REGISTROS:
==============================

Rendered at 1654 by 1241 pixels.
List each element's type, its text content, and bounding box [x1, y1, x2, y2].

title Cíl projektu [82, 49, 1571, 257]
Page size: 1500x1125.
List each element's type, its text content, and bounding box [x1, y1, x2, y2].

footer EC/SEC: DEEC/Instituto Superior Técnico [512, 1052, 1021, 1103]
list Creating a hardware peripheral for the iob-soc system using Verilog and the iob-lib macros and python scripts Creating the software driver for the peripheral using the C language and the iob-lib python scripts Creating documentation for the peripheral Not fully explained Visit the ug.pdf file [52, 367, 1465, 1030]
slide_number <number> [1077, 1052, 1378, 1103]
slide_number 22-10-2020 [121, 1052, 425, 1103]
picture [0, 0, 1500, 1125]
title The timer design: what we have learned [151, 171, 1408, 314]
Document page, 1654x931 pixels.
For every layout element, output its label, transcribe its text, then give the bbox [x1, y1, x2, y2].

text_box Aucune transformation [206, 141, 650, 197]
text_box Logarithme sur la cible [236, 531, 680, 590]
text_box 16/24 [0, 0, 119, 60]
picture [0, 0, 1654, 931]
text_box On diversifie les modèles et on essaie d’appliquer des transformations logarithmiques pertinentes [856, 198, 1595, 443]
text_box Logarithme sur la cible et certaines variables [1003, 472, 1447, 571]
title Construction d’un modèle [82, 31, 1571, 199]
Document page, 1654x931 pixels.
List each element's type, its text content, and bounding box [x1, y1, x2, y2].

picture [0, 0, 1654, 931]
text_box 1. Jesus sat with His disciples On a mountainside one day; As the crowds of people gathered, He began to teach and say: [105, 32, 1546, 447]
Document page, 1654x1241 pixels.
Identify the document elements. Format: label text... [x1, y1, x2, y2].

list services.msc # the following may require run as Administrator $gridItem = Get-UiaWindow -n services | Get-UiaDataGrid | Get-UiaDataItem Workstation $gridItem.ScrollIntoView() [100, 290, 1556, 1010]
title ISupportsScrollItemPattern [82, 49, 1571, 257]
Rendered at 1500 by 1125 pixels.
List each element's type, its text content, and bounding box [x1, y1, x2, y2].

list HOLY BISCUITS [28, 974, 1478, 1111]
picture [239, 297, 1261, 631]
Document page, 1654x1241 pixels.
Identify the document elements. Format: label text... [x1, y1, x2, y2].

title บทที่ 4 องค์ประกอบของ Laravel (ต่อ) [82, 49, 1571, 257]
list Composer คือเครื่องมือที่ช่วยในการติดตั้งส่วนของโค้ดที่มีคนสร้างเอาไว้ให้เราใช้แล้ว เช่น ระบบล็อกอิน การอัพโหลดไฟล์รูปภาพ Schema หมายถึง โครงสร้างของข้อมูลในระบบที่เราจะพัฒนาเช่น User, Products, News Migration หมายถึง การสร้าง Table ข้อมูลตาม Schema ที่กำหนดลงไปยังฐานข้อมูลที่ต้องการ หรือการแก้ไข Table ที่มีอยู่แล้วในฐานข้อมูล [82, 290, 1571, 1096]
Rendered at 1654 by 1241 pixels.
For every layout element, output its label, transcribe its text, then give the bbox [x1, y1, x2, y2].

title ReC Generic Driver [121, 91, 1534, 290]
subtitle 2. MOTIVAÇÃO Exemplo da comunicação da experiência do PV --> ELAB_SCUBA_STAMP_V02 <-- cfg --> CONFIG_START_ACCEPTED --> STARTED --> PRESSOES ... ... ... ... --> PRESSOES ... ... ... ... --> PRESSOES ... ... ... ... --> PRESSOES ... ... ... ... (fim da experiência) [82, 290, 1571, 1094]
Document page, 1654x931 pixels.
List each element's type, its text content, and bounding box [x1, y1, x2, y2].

==============================

INSTRUÇÃO: Extraia dos registros, sem nenhuma alteração, as linhas que vão da que contém "Page size: 1500x1125." até a que contém "footer EC/SEC: DEEC/Instituto", incluindo as duas.

RESPOSTA:
Page size: 1500x1125.
List each element's type, its text content, and bounding box [x1, y1, x2, y2].

footer EC/SEC: DEEC/Instituto Superior Técnico [512, 1052, 1021, 1103]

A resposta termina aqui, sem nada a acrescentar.